Your list is a good start. But even the first question that I have quoted above, stymies the USA. We are afraid to make enemies who are not now enemies, so we call it a War on Terrorism! I think Pakistanis would have a very hard time agreeing to an answer to your first question. Because of my second point above. Muslims cannot be enemies of Muslims, can they? Who is a Muslim? They cannot agree to an answer to that. It is much easier to focus hatred on Hindus, Jews and Christians (and Sikhs, Zoroastrians, Buddhists, Jains, Shintos, Confucians, etc., etc. )
 
Your list is a good start. But even the first question that I have quoted above, stymies the USA. We are afraid to make enemies who are not now enemies, so we call it a War on Terrorism! I think Pakistanis would have a very hard time agreeing to an answer to your first question. Because of my second point above. Muslims cannot be enemies of Muslims, can they? Who is a Muslim? They cannot agree to an answer to that. It is much easier to focus hatred on Hindus, Jews and Christians (and Sikhs, Zoroastrians, Buddhists, Jains, Shintos, Confucians, etc., etc. )

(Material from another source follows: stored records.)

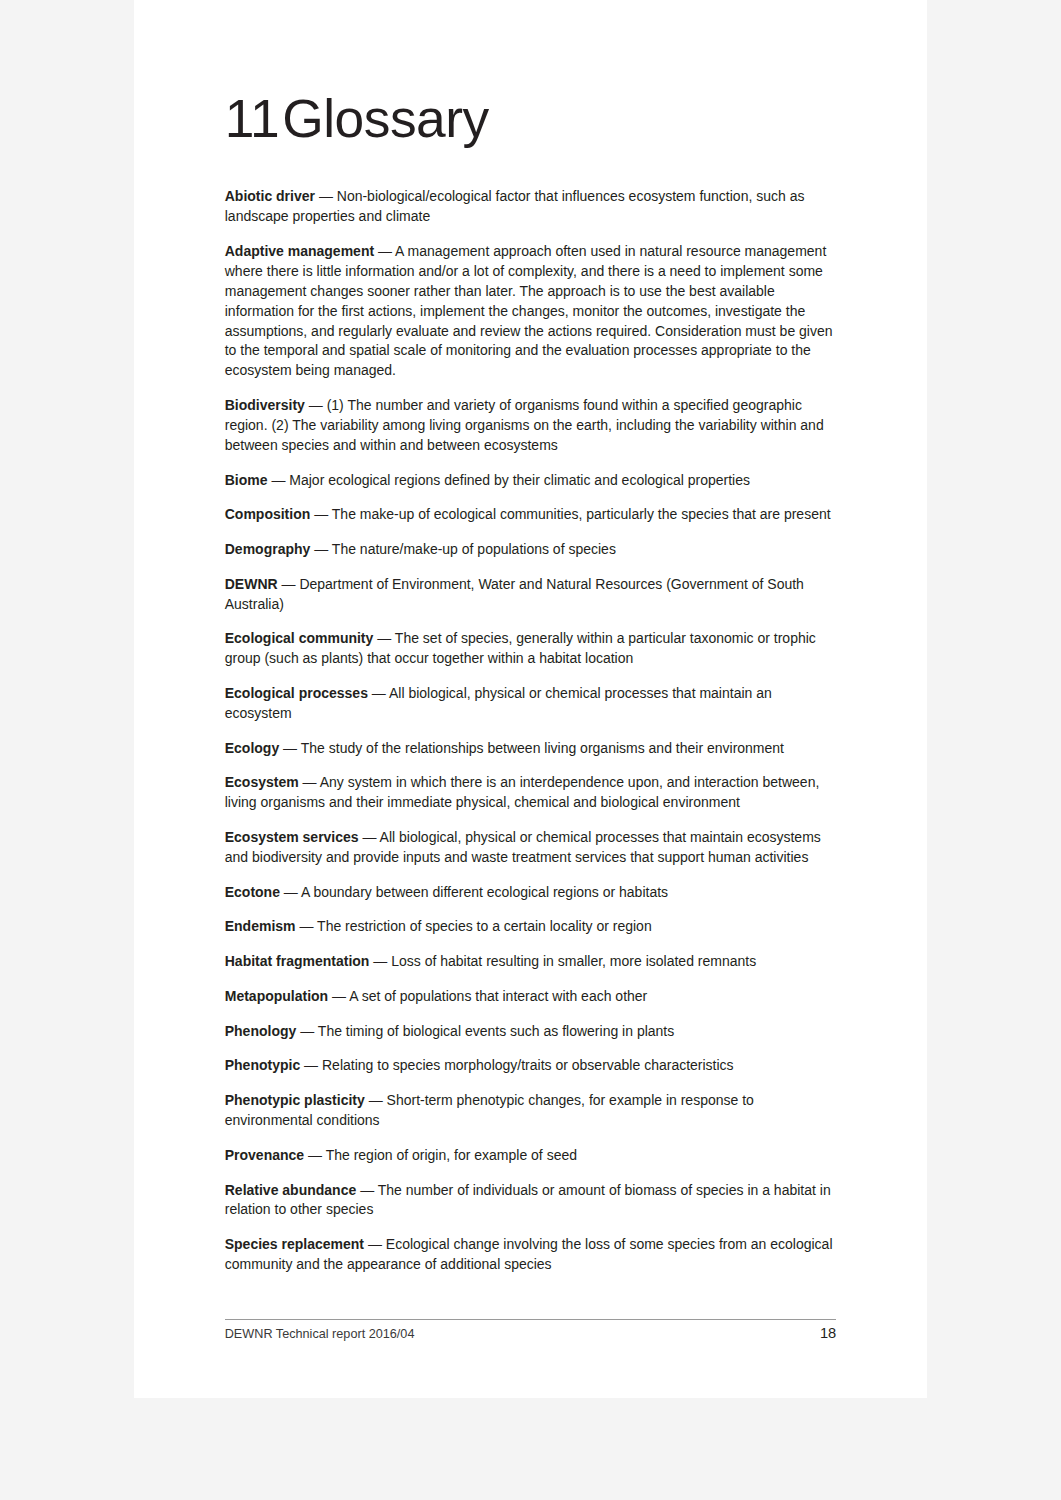11 Glossary
Abiotic driver — Non-biological/ecological factor that influences ecosystem function, such as landscape properties and climate
Adaptive management — A management approach often used in natural resource management where there is little information and/or a lot of complexity, and there is a need to implement some management changes sooner rather than later. The approach is to use the best available information for the first actions, implement the changes, monitor the outcomes, investigate the assumptions, and regularly evaluate and review the actions required. Consideration must be given to the temporal and spatial scale of monitoring and the evaluation processes appropriate to the ecosystem being managed.
Biodiversity — (1) The number and variety of organisms found within a specified geographic region. (2) The variability among living organisms on the earth, including the variability within and between species and within and between ecosystems
Biome — Major ecological regions defined by their climatic and ecological properties
Composition — The make-up of ecological communities, particularly the species that are present
Demography — The nature/make-up of populations of species
DEWNR — Department of Environment, Water and Natural Resources (Government of South Australia)
Ecological community — The set of species, generally within a particular taxonomic or trophic group (such as plants) that occur together within a habitat location
Ecological processes — All biological, physical or chemical processes that maintain an ecosystem
Ecology — The study of the relationships between living organisms and their environment
Ecosystem — Any system in which there is an interdependence upon, and interaction between, living organisms and their immediate physical, chemical and biological environment
Ecosystem services — All biological, physical or chemical processes that maintain ecosystems and biodiversity and provide inputs and waste treatment services that support human activities
Ecotone — A boundary between different ecological regions or habitats
Endemism — The restriction of species to a certain locality or region
Habitat fragmentation — Loss of habitat resulting in smaller, more isolated remnants
Metapopulation — A set of populations that interact with each other
Phenology — The timing of biological events such as flowering in plants
Phenotypic — Relating to species morphology/traits or observable characteristics
Phenotypic plasticity — Short-term phenotypic changes, for example in response to environmental conditions
Provenance — The region of origin, for example of seed
Relative abundance — The number of individuals or amount of biomass of species in a habitat in relation to other species
Species replacement — Ecological change involving the loss of some species from an ecological community and the appearance of additional species
DEWNR Technical report 2016/04 18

It isn't going to be easy. Heck, far as I know, Malaya is looked on as an example of a successful counter insurgency operation. It had a Chinese ethnic group as a clearly identifiable enemy, and it took what more than 30 years to put down?

I think that the events of the past two years has forced Pakistan into a struggle to define or redefine a core identity. From my - Indian- perspective the core of that identity has been forged from two elements- religion and an being 'anti India'. I think that definition needs to be expanded to combat an assault from within.
 
^TS, the license to kill fellow muslims seems to increase with puritanism.

If you're a moderate muslim, you can't kill anyone except non-muslims.

If you're extremist musilm, you can kill every other sect of Islam as well.

That's how it appears to work at the moment.